Ertesi sabah uyandığında “DEAŞ’çılar kafa kesti” şeklindeki haberlerle karşılaştığını vurgulayan oyuncu, süreci şöyle detaylandırdı: “Biz onu sedye pozisyonunda taşırken, onlar işlerine yarayacak o kareyi yakalamışlardı. Çünkü fotoğrafta sakallı insanlar vardı ve bir rol gereği benim de sakalım uzundu. Beni tanımak zorunda değillerdi fakat küçük bir araştırmayla, Google görsellerinden kim olduğumu bulabilecekleri bir oyuncuydum. Sabah 08:00-09:00 gibi eve gelip yatabildik. 2-3 saatlik bir uykunun ardından kalktığımda bu korkunç tabloyla karşılaştım ve hemen ilk itirazımı yaptım.

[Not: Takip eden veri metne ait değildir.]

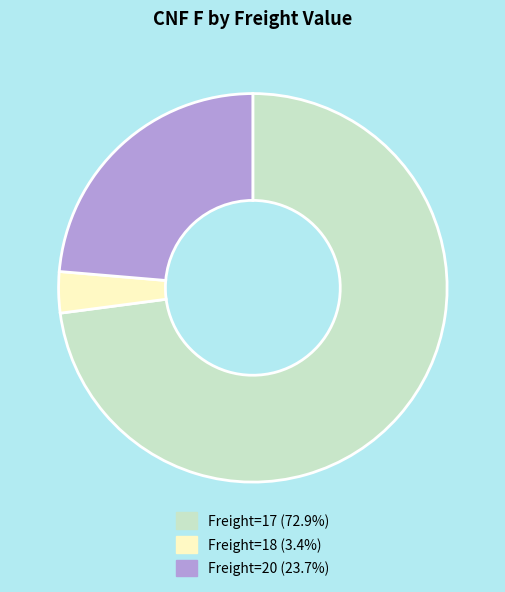

How many slices are in this pie chart?

3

Aslında büyük bir hata yapmışlardı. ‘Ulan pervasızlar, o bendim’ diyerek kendi fotoğrafımla birlikte bir paylaşım yaptım. Çünkü üzerimde kan lekeleri olan ve o yaralıyı taşırken giydiğim pantolonun fotoğrafını da eklemiştim. Sonrasında bildiğiniz gibi olaylar farklı bir yöne evrildi. 2 bin ila 2 bin 500’ün üzerinde tehdit ve hakaret mesajı aldım. Güya 3 gazete, aynı fotoğrafı aynı manşetle yayımlamıştı. Cumhuriyet savcılığına, itibar suikastı, yalan haber ve manipülasyon yaptıkları gerekçesiyle suç duyurusunda bulunduk. İfadeleri alındıktan sonra birkaç gün içinde tekzip yayınladılar.”

Ali Nuri Türkoğlu, 15 Temmuz darbe girişiminin bir daha yaşanmaması adına unutulmaması gerektiğinin altını çizerek, “Bu ifade malum, soykırımlar için de kullanılır. Darbeler de asla unutulmamalıdır. Darbe bir ahlaksızlıktır ve bu ahlaksızlığın kesinlikle hatırlanması gerekir,” dedi.

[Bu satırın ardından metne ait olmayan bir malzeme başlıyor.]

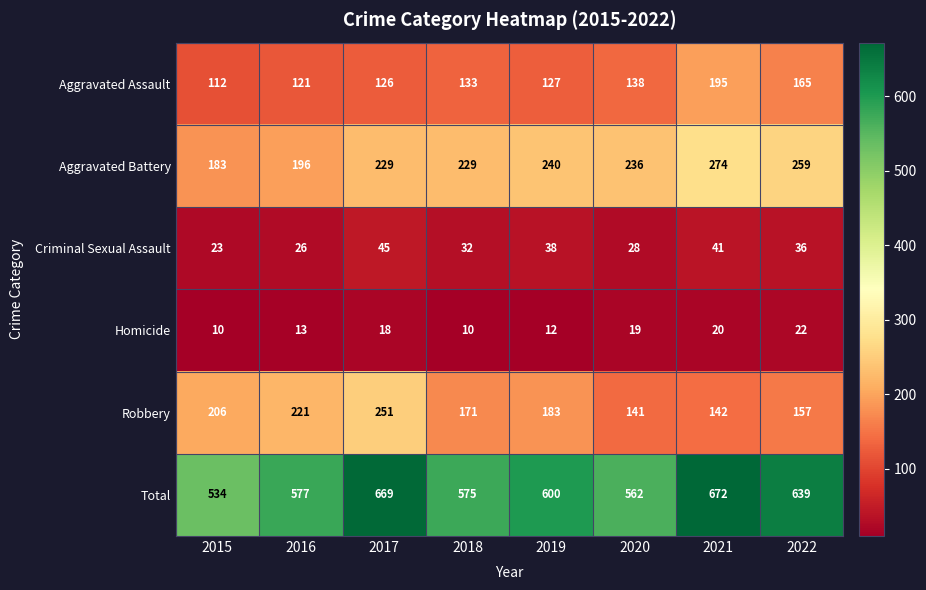

Which series changed the most between 2015 and 2019?

Total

Sanatçılardan “Darbe kimden gelirse gelsin, ahlaksızlıktır” şeklinde bir açıklama beklediğini ifade eden Türkoğlu, eleştirilerini şöyle sürdürdü: “Ne münferit olarak ne de sanat dernekleri, oyuncu dernekleri veya sendikaları gibi toplu yapılardan böyle bir açıklama göremedik. Sanat camiası, her zaman olduğu gibi bu konuda da sessizliğini korudu. Tıpkı bugün Filistin meselesinde takındıkları tavır gibi. Biz diyoruz ki, bu insani ve vicdani bir meseledir. Filistin meselesi de öyledir. Toplumu ilgilendiren, insana ve vicdana dokunan her olayda sanatçı, vicdanın sesi olmalıdır. İdeal olan budur. Maalesef kararmış, susturulmuş kalpler ve kilitlenmiş ağızlarla muhatap olmak durumunda kalıyoruz. Türk toplumu bunu hak etmiyor. Daha münevver, aydın ve sanatın tanımını tam anlamıyla yapabilen bir sanatçı topluluğuna ihtiyacımız var.”

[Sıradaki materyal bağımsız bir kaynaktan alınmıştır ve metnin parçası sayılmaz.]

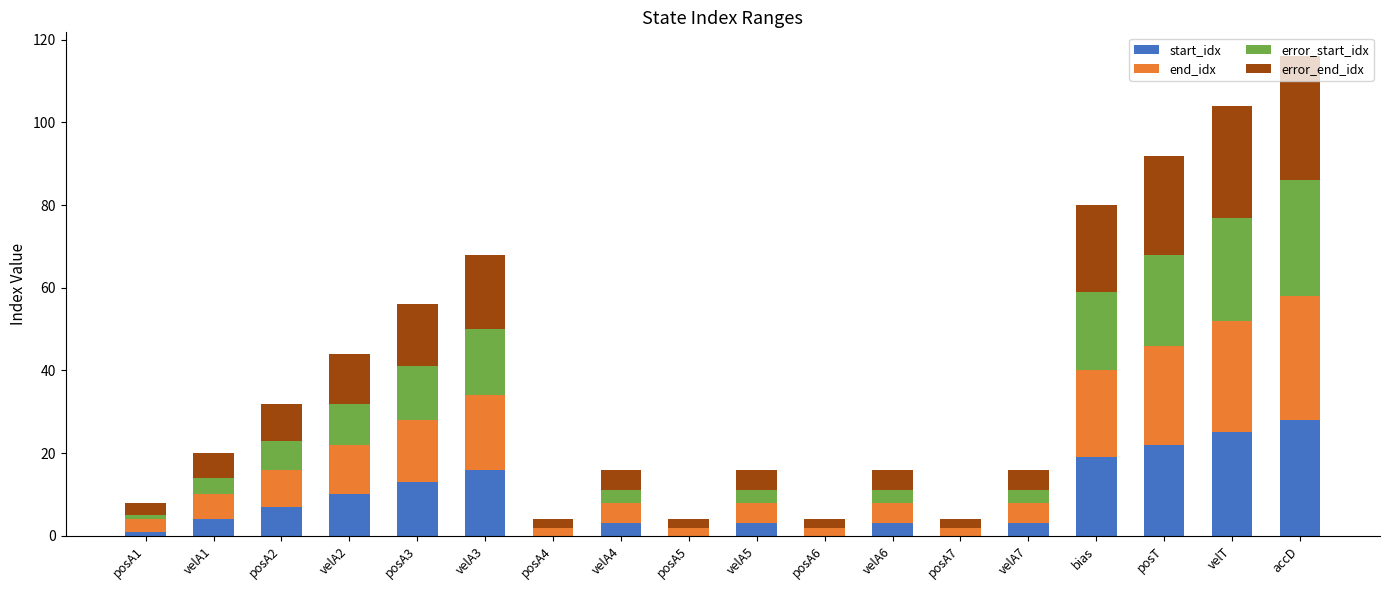

What are all the series names shown in the legend?

start_idx, end_idx, error_start_idx, error_end_idx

15 Temmuz darbe girişiminin unutulmaması gerektiğini bir kez daha vurgulayan Türkoğlu, sözlerini şöyle tamamladı: “Hatırlamakta büyük fayda var. Bunu akıllarından çıkarmasınlar. Belki bugün o cüreti tekrar gösteremezler, o pervasızlığa kalkışamazlar ama Türkiye gibi bir ülke için bu tehlike her zaman mevcuttur ve geçerlidir. Bunu unutmayalım.”